“I’m not owed eternal agreement from any actor who once played a character I created,” Rowling opened, before reiterating that “Emma Watson and her co-stars have every right to embrace gender identity ideology.” What she takes issue with, however, is the fact that “Emma and Dan in particular have both made it clear over the last few years that they think our former professional association gives them a particular right – nay, obligation – to critique me and my views in public.” Watson has arguably done this very little. In 2020, Watson posted, “Trans people are who they say they are and deserve to live their lives without being constantly questioned or told they aren’t who they say they are,” without mentioning Rowling by name as the author’s transphobia ramped up online.
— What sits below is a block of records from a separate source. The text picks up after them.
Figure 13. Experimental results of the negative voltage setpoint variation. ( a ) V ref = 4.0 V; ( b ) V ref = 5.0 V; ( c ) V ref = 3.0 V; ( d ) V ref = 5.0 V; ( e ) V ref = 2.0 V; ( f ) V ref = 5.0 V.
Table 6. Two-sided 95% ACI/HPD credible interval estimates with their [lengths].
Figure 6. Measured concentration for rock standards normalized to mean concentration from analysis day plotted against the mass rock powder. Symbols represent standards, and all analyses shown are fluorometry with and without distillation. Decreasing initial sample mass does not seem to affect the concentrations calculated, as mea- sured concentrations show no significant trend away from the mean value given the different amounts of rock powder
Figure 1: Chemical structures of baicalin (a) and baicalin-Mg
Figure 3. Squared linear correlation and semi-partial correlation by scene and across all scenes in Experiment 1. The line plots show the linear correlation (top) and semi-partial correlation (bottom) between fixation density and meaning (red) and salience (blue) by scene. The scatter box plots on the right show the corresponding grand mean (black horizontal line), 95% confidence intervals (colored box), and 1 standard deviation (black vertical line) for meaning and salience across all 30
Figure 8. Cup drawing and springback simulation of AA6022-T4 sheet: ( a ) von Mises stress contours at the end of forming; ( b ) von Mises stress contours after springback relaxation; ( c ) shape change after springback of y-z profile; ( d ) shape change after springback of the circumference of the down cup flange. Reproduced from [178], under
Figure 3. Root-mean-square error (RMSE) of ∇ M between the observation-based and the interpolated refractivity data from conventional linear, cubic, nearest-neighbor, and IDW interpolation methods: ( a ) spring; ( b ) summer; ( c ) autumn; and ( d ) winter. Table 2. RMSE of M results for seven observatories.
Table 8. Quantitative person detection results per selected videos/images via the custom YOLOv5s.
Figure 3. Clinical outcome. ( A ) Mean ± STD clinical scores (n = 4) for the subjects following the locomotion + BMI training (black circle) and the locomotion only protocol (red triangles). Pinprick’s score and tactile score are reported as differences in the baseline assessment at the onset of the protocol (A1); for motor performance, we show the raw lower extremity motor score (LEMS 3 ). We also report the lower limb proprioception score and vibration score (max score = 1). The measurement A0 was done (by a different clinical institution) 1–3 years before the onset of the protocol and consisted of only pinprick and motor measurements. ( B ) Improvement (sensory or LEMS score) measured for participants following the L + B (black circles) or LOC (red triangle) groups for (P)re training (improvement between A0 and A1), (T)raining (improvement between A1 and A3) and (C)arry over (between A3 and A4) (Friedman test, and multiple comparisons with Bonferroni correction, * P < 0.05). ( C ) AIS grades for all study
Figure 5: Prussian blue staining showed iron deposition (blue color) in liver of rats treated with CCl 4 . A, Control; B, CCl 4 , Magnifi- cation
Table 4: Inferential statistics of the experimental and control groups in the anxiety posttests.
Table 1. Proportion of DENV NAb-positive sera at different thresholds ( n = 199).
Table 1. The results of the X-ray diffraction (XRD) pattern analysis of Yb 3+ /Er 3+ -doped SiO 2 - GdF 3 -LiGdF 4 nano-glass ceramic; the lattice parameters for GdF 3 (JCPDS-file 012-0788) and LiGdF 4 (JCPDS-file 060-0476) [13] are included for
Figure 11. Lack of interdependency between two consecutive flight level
Two years later, she said she was here for “all the witches” in a BAFTA speech Rowling directly referenced in today’s post.
That speech, which again, did not mention Rowling by name, was apparently a “turning point” for the author, but it “had a postscript that hurt far more than the speech itself.” “Emma asked someone to pass on a handwritten note from her to me, which contained the single sentence ‘I’m so sorry for what you’re going through’ (she has my phone number),” Rowling’s post continued. “This was back when the death, rape and torture threats against me were at their peak, at a time when my personal security measures had had to be tightened considerably and I was constantly worried for my family’s safety. Emma had just publicly poured more petrol on the flames, yet thought a one line expression of concern from her would reassure me of her fundamental sympathy and kindness.”
Rowling then went on to imply that Watson is “ignorant of how ignorant she is” because “like other people who’ve never experienced adult life uncushioned by wealth and fame, Emma has so little experience of real life.” To Rowling, that life Watson hasn’t experienced includes “mixed sex public hospital ward[s]” and the possibility of “sharing a prison cell with a male rapist who’s identified into the women’s prison.” These are all things Rowling understands, of course, because she “wasn’t a multimillionaire at fourteen” and “lived in poverty while writing the book that made Emma famous.”
“Adults can’t expect to cosy up to an activist movement that regularly calls for a friend’s assassination, then assert their right to the former friend’s love, as though the friend was in fact their mother,” Rowling’s post concluded. “Emma is rightly free to disagree with me and indeed to discuss her feelings about me in public – but I have the same right, and I’ve finally decided to exercise it.” It doesn’t seem like this spat will be over any time soon.